Stored dataset items:
------------------------------------------------------------------------
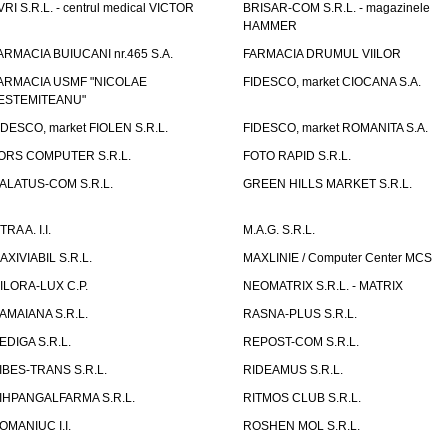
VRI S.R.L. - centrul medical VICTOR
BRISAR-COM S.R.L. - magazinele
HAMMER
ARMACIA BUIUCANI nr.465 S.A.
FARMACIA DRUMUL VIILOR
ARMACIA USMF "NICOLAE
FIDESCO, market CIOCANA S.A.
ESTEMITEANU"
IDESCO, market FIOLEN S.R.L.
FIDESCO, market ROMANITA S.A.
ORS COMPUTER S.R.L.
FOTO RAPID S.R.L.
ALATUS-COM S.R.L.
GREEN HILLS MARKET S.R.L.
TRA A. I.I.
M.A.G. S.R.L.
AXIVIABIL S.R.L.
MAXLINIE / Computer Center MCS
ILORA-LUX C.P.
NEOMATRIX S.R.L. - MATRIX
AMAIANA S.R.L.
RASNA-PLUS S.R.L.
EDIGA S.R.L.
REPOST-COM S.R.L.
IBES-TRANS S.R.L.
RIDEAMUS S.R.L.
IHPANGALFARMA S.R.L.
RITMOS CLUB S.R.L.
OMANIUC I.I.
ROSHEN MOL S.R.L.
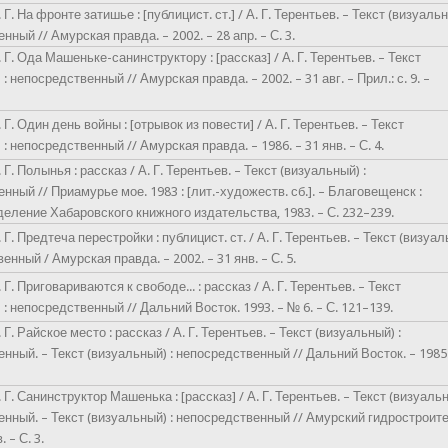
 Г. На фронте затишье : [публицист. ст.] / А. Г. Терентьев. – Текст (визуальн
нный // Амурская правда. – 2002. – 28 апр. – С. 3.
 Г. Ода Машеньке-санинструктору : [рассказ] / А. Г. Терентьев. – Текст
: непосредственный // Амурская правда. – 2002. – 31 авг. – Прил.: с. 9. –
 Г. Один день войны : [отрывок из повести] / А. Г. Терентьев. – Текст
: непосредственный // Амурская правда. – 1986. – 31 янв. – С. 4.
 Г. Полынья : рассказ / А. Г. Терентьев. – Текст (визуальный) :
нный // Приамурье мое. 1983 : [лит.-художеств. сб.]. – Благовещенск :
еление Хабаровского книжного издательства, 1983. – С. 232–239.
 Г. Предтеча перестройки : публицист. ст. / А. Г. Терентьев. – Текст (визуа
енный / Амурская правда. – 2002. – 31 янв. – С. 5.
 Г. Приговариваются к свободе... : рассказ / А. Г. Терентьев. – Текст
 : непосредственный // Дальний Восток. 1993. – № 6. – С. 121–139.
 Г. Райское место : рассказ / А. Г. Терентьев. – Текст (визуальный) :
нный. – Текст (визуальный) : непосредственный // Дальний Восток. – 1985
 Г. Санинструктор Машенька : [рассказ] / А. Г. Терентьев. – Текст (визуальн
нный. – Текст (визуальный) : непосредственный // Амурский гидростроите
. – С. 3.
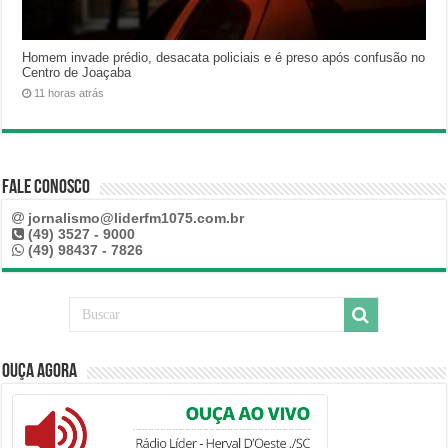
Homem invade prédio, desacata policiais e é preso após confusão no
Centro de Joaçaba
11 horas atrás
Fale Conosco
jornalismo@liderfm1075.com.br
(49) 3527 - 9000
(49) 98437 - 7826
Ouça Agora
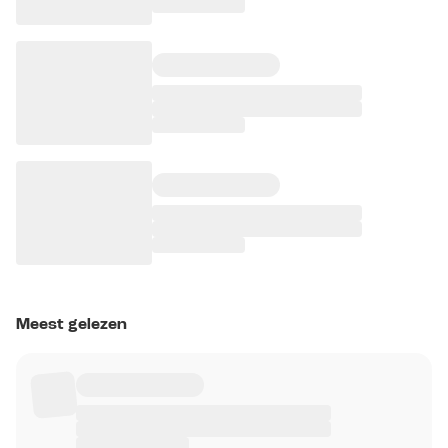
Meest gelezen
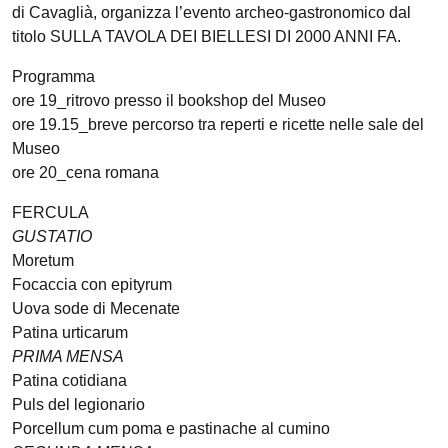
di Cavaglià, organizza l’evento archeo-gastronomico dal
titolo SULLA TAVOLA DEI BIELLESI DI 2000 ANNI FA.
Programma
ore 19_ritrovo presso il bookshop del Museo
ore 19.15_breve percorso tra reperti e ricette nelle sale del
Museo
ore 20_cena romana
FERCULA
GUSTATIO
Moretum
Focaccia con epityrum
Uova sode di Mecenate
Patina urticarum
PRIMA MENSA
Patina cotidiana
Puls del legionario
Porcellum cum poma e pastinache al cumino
------------------------------------------------------------------------
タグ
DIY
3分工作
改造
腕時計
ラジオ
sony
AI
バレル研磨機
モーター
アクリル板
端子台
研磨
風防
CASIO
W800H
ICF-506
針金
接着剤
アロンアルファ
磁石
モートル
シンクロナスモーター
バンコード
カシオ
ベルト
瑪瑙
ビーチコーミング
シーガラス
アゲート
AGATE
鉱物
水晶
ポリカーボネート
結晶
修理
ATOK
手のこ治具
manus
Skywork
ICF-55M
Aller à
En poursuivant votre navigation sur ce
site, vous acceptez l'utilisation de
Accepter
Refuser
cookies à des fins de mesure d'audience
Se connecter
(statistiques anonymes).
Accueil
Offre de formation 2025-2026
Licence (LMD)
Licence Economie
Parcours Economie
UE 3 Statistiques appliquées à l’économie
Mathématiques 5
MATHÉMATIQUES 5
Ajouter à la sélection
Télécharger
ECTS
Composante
------------------------------------------------------------------------
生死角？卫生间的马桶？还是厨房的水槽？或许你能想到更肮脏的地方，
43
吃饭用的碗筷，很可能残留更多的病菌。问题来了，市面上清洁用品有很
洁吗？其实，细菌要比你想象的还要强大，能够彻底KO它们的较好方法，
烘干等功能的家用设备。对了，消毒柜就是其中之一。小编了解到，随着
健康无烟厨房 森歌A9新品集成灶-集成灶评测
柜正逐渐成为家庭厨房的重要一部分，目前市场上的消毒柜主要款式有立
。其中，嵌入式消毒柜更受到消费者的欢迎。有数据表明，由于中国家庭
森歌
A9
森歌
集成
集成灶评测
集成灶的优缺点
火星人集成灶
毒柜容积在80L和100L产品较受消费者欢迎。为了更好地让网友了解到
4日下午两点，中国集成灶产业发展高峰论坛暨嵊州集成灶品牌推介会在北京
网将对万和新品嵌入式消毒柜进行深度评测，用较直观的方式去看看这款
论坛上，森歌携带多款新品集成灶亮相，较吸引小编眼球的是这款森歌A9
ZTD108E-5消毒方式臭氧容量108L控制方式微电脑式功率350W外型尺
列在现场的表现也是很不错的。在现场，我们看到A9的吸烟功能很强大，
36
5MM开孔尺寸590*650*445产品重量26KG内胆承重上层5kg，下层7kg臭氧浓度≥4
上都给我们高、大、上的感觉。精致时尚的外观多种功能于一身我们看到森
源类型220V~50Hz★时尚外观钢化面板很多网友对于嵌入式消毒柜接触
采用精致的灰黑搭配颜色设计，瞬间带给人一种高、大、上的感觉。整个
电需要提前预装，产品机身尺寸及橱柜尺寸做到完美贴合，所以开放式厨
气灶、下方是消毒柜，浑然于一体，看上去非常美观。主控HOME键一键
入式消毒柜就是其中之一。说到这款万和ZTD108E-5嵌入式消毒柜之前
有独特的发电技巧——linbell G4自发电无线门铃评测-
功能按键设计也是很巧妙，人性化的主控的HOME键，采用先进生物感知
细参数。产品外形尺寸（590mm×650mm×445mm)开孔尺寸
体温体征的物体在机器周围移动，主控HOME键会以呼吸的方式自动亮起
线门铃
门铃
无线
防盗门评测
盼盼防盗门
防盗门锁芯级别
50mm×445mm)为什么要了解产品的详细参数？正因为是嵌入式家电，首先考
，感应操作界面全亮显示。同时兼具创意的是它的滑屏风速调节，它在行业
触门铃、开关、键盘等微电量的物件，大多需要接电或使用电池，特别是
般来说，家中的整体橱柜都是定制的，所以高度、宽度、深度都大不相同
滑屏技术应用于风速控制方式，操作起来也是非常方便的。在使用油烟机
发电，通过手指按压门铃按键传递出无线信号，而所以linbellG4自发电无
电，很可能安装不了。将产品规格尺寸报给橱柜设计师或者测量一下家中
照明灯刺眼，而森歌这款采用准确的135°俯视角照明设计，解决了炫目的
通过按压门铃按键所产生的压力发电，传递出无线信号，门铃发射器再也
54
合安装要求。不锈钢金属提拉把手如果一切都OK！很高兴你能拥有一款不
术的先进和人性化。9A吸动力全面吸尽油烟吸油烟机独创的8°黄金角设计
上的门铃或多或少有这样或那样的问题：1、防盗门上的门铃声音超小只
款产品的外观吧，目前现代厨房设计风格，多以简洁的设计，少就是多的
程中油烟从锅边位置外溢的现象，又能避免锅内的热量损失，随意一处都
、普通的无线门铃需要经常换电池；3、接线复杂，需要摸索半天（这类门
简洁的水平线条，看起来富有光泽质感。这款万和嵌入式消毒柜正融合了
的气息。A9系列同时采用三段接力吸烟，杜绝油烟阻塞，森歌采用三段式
------------------------------------------------------------------------
## What you will do:
Return the lines above from the one with "VRI S.R.L. - centrul medical VICTOR" through the one with "нный // Амурская правда. – 2002. – 28", verbatim and nothing else. Omit every picture.

## Answer to this problem:
VRI S.R.L. - centrul medical VICTOR
BRISAR-COM S.R.L. - magazinele
HAMMER
ARMACIA BUIUCANI nr.465 S.A.
FARMACIA DRUMUL VIILOR
ARMACIA USMF "NICOLAE
FIDESCO, market CIOCANA S.A.
ESTEMITEANU"
IDESCO, market FIOLEN S.R.L.
FIDESCO, market ROMANITA S.A.
ORS COMPUTER S.R.L.
FOTO RAPID S.R.L.
ALATUS-COM S.R.L.
GREEN HILLS MARKET S.R.L.
TRA A. I.I.
M.A.G. S.R.L.
AXIVIABIL S.R.L.
MAXLINIE / Computer Center MCS
ILORA-LUX C.P.
NEOMATRIX S.R.L. - MATRIX
AMAIANA S.R.L.
RASNA-PLUS S.R.L.
EDIGA S.R.L.
REPOST-COM S.R.L.
IBES-TRANS S.R.L.
RIDEAMUS S.R.L.
IHPANGALFARMA S.R.L.
RITMOS CLUB S.R.L.
OMANIUC I.I.
ROSHEN MOL S.R.L.
 Г. На фронте затишье : [публицист. ст.] / А. Г. Терентьев. – Текст (визуальн
нный // Амурская правда. – 2002. – 28 апр. – С. 3.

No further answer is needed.